Even if you’re not a Dad, you feel this. This is our government.
Therefore, you have to factor insane fiscal spending and expense inflation into your investment decisions. You’ve achieved a lot. But these days staying still is going backwards. You have to compound capital.
You need to own quality assets that have pricing power to outpace inflation.
The Dad / investor solution:
Dad occasionally puts his foot down on some nutty expense, “NO, for the love of God you cannot have a third Virgin Pina Colada!”
Then you mutter something under your breath about how your childhood “luxury” vacation involved an RV, a tent and a sack lunch…
AND THEN, you go make more money.
You get a promotion, you expand your business and/or you make new investments that bring in monthly income not tied to your effort.
Because at the end of the day, Dad gets it: nobody cares if the goal line keeps moving, just do your job.
5. Dads take calculated risks
When there’s a scary sound coming from the garage who grabs the bat and answers the call?
When it smells like something died in the attic, who investigates?
When a giant spider darts under the bed, who grabs the flashlight and an old shoe?
Well it’s not mom. It’s Big Poppa.
Is this sexiest? Yep, this definitely sounds sexiest. Sincere apologies to our one female reader. I get this isn’t written in stone and obviously women are capable of handling these things. They’re probably too smart to deal with this nonsense.

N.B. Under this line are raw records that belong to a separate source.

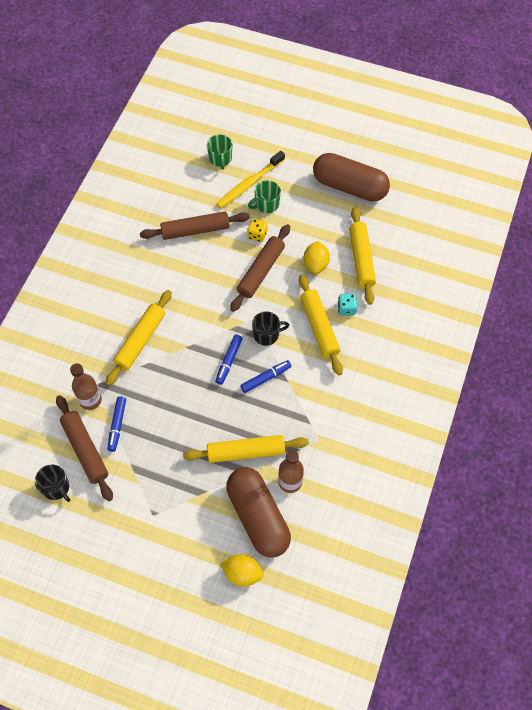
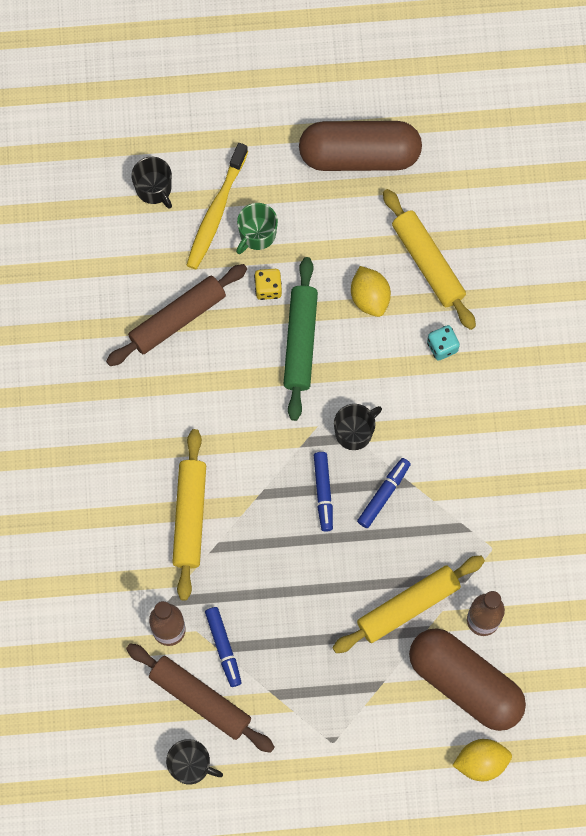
camera: 25 degrees left, 10 degrees up
green mug [207,134,232,170] -> black mug [131,157,172,209]
brown rolling pin [230,224,290,312] -> green rolling pin [284,257,318,421]
yellow rolling pin [299,274,343,375] -> none

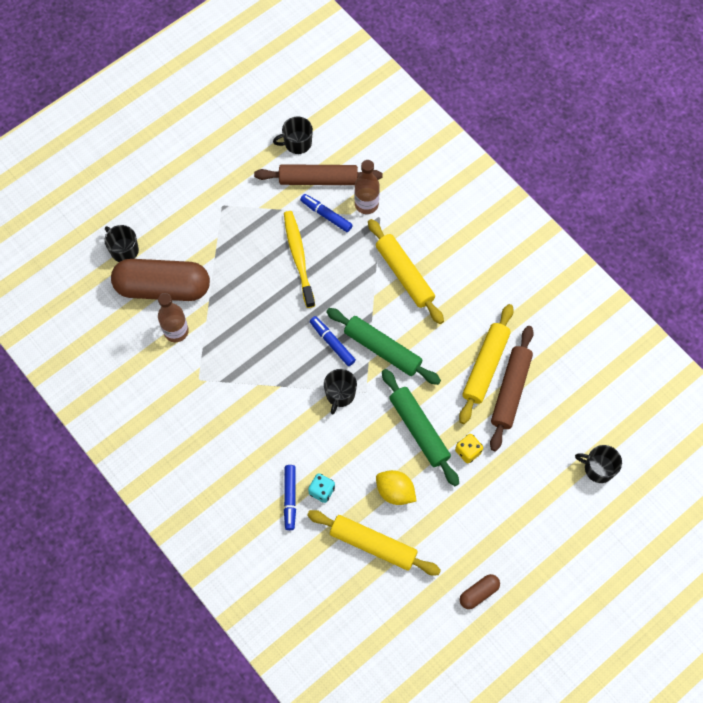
camera: 145 degrees right, 5 degrees down
yellow toothbrush [187,143,248,269] -> yellow toothbrush moved to [284,211,315,308]
green mug [236,203,278,254] -> none
brown capsule [299,121,422,171] -> brown capsule [460,574,500,609], size x0.43
yellow rolling pin [332,556,485,653] -> yellow rolling pin moved to [459,304,514,424]
blue marker [357,458,411,528] -> blue marker moved to [284,465,296,530]
yellow lemon [452,739,512,781] -> black mug [104,225,139,262]
none -> green rolling pin [326,308,441,385]

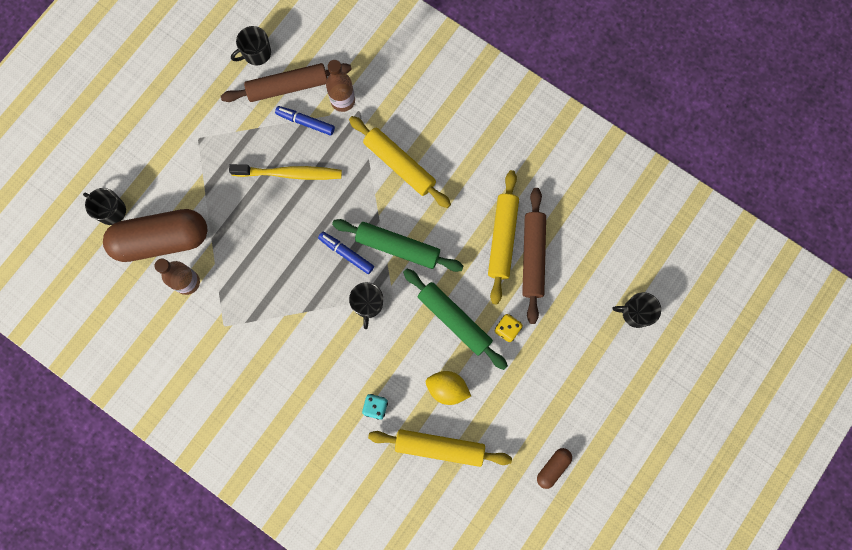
camera: 15 degrees left, 10 degrees up
yellow toothbrush [284,211,315,308] -> yellow toothbrush turned 120 degrees clockwise [229,164,342,180]
blue marker [284,465,296,530] -> none

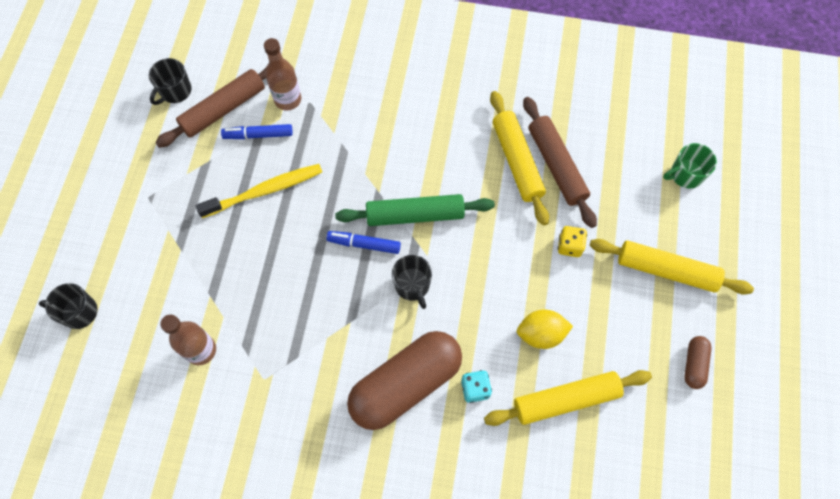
camera: 25 degrees left, 10 degrees down
brown capsule [103,209,208,262] -> brown capsule moved to [347,331,462,430]
yellow rolling pin [349,116,451,208] -> yellow rolling pin moved to [590,239,754,295]
green rolling pin [403,269,508,370] -> none
black mug [612,292,661,328] -> green mug [663,143,717,189]

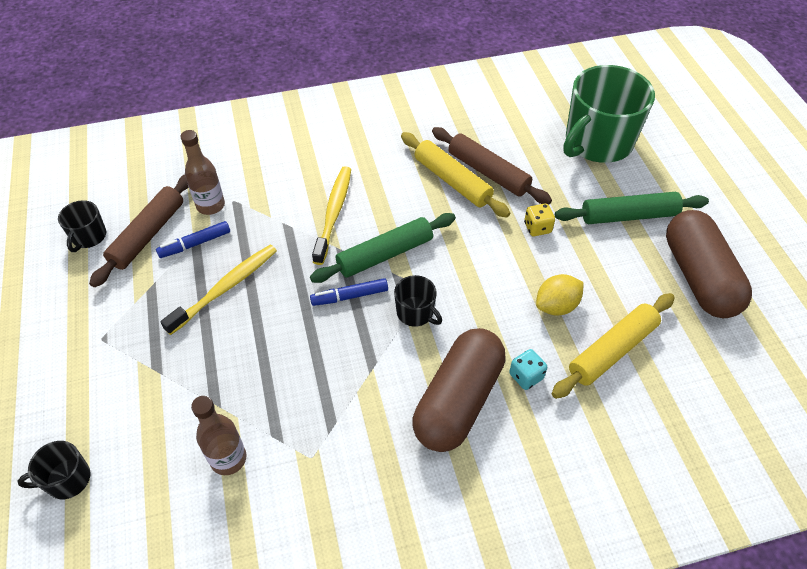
camera: 25 degrees left, 15 degrees down
yellow rolling pin [590,239,754,295] -> green rolling pin [555,192,709,224]
green mug [663,143,717,189] -> green mug [563,65,655,163], size x2.22
brown capsule [685,336,712,389] -> brown capsule [666,210,752,318], size x2.33
none -> yellow toothbrush [312,166,351,265]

Regardless, all I know is, just like scooping up rotting dead animals, investing is not for the faint of heart.
The Dad / investor solution:
You take calculated risks. Dad doesn’t get to put his head in the sand. It’s uncomfortable making new investments that may or may not work out. But as my Texas investor friend says, “You have to risk it to get the biscuit!”
“100%, great we’re back on track, now let’s land this plane. To your point, I also have a lot of Dad stuff to do.”
6. Dad pays up for quality
Dads will cheap out on plenty of things (ex: haircuts), but they don’t cheap out on things like tools, suits and golf clubs.
If it’s important - and we expect to use it often - we’ll pony up.
The Dad / investor solution:
Dads pay for quality items and quality investments. Because quality endures and outperforms when the market inevitably turns.
Now, not every Dad is a great investor. We can’t do it all and some Dads aren’t as interested, so they outsource.
But somewhere in every great investor lies a devoted and patient Dad.